Avec l’ère industrielle, l’environnement sonore de nos sociétés a complètement changé. Au 21e siècle, ce sont désormais des loisirs bruyants et des sons complexes, voire inaudibles à l’oreille humaine, qui menacent notre audition. « Le bruit abime le lien humain car il crée du stress et de la violence » et « fragilise nos échanges », a déploré le fondateur de l'ONG La Semaine du son, Christian Hugonnet, en ouverture de la soirée dédiée à la santé auditive, le 22 janvier. Et les plus jeunes sont particulièrement touchés. Selon une enquête Opinion way, plus de la moitié des 18-24 ans (53 %) ont déjà eu des acouphènes, contre 43 % des plus de 65 ans. Ils étaient même 60 % à estimer que le bruit était responsable d’une perte d’audition et 73 % à juger qu’elle était source de stress pour eux (contre 45 % et 67 % respectivement, pour les plus de 65 ans).

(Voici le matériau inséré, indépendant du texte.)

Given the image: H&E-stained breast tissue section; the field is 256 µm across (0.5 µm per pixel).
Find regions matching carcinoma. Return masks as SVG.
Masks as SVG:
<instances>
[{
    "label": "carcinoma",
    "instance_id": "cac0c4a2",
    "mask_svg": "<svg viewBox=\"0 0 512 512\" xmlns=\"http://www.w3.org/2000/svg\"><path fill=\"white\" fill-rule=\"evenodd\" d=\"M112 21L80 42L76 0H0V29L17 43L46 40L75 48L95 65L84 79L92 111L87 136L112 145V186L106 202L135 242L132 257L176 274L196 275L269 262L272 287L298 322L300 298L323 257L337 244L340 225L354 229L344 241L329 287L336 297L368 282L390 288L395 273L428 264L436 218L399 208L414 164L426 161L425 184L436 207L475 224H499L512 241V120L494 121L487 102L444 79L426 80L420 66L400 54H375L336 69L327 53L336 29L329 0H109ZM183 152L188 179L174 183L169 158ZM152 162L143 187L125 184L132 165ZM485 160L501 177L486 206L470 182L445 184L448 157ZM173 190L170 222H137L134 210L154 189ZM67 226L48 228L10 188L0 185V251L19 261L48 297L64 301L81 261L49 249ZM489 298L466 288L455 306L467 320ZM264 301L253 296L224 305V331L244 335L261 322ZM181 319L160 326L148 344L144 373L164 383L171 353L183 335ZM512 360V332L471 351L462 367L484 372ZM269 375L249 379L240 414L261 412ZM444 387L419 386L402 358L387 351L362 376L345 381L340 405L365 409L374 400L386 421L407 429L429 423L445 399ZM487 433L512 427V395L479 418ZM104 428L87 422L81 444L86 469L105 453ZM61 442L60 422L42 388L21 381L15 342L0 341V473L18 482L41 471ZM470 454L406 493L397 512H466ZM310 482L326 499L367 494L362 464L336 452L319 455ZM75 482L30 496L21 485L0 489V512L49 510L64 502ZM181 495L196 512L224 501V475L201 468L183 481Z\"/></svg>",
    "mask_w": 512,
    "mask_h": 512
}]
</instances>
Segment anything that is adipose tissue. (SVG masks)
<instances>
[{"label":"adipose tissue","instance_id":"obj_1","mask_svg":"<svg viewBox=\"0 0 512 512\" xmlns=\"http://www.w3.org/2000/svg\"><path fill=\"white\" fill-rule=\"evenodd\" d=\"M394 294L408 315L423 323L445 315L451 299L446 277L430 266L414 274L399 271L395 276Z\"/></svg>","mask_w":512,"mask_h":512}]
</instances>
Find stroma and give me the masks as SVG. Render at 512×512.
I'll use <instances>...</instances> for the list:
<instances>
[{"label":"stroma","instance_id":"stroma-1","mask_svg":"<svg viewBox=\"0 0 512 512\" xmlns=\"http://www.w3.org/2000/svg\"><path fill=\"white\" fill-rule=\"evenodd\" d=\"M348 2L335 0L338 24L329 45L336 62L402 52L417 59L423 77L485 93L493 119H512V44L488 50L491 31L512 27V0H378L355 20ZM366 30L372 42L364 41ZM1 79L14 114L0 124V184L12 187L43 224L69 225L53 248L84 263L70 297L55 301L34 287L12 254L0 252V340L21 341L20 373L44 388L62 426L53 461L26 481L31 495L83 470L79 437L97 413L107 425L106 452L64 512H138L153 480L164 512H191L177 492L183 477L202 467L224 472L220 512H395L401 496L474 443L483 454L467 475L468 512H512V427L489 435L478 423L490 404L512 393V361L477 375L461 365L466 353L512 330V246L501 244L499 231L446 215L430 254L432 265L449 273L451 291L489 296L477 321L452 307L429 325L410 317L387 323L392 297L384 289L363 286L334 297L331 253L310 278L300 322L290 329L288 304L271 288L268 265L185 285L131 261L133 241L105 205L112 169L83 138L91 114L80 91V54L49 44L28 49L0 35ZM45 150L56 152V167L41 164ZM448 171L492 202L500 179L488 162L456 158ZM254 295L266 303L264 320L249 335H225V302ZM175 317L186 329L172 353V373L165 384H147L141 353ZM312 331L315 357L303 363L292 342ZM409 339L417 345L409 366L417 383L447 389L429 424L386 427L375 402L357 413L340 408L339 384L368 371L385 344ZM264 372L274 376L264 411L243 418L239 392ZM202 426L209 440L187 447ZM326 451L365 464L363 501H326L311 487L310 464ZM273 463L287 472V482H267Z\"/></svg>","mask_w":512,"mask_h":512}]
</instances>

Des politiques pour améliorer la santé auditive
Face à cette évolution délétère, comment le politique peut-il protéger la santé auditive ? À l’occasion d’une table ronde sur le repérage des troubles auditifs organisée dans le cadre de la Semaine du son de l’Unesco, le malentendant et membre de l’ARDDS Guillaume Baugin a regretté que la société reste peu inclusive à l’égard des personnes sourdes et qu’encore très peu d’établissements soient équipés de BIM (boucle à induction magnétique). Il a aussi dénoncé le manque d’inclusion à l’œuvre au sein même des partis politiques et appelé à combattre « l’individualisme de la société ». Pour lui, la sensibilisation doit rester la première arme. « Avec la sensibilisation, vous faites comprendre. Avec la loi, vous créez des crispations », a-t-il plaidé, avant de citer en exemple d’initiative la démarche de la Fondation pour l’audition qui a créé des kits destinés à faciliter le passage à l'action des collectivités en matière de sensibilisation à l’audition.
Parmi les évolutions règlementaires positives, les intervenants se sont réjouis de la mise en place du dépistage néonatal il y a dix ans : il permet aujourd’hui un diagnostic et un appareillage plus précoces, ont-ils salué. « Mais attention, il faut continuer la surveillance après ces âges clés car une surdité peut aussi apparaitre plus tard ou être trop légère et ne pas avoir été détectée », a insisté le vice-président du CNP d’ORL, le Pr Vincent Couloigner. Celui-ci a aussi rappelé que les sources de nuisances sonores chez les jeunes sont variées : des musiques trop fortes pour les adolescents jusqu’aux jouets bruyants dont bon nombre dépassent les 85 dB. L’espoir porté cette année par la thérapie génique était aussi sur toutes les lèvres. Une thérapie pour laquelle la précocité du diagnostic est nécessaire.
Recommandations et lois
Enfin, la Pr Christine Petit, fondatrice de l'Institut de l’audition, a détaillé les défis qui restent à mener face à la presbyacousie. Ils sont de deux ordres : épidémiologique et démographique, a prévenu le président de la HAS Lionel Collet, avant d’appeler le CNP d’ORL – et les professionnels de l’audition – à se mobiliser pour proposer une recommandation sur la perte auditive liée à l’âge, « qui sera labellisée de la société savante, avec l’appui de la HAS ».
Le président d’ORL DPC Jean-Michel Klein a conclu la soirée en présentant le manifeste “Ascolta” (action pour la solution cochléaire et les technologies auditives) qui a émis sept propositions pour améliorer la sensibilisation du public (journée du son à l’école, dépistage élargi à d’autres professionnels de santé, rendez-vous de prévention aux âges clés, création de registres sur les pathologies auditives, systématisation du transfert d’informations aux orthophonistes, questionnaire de suivi aux généralistes, formations pour les soignants). Il entend porter ces propositions à l’Assemblée nationale au travers d’une loi et à l’OMS pour une résolution sur la santé auditive.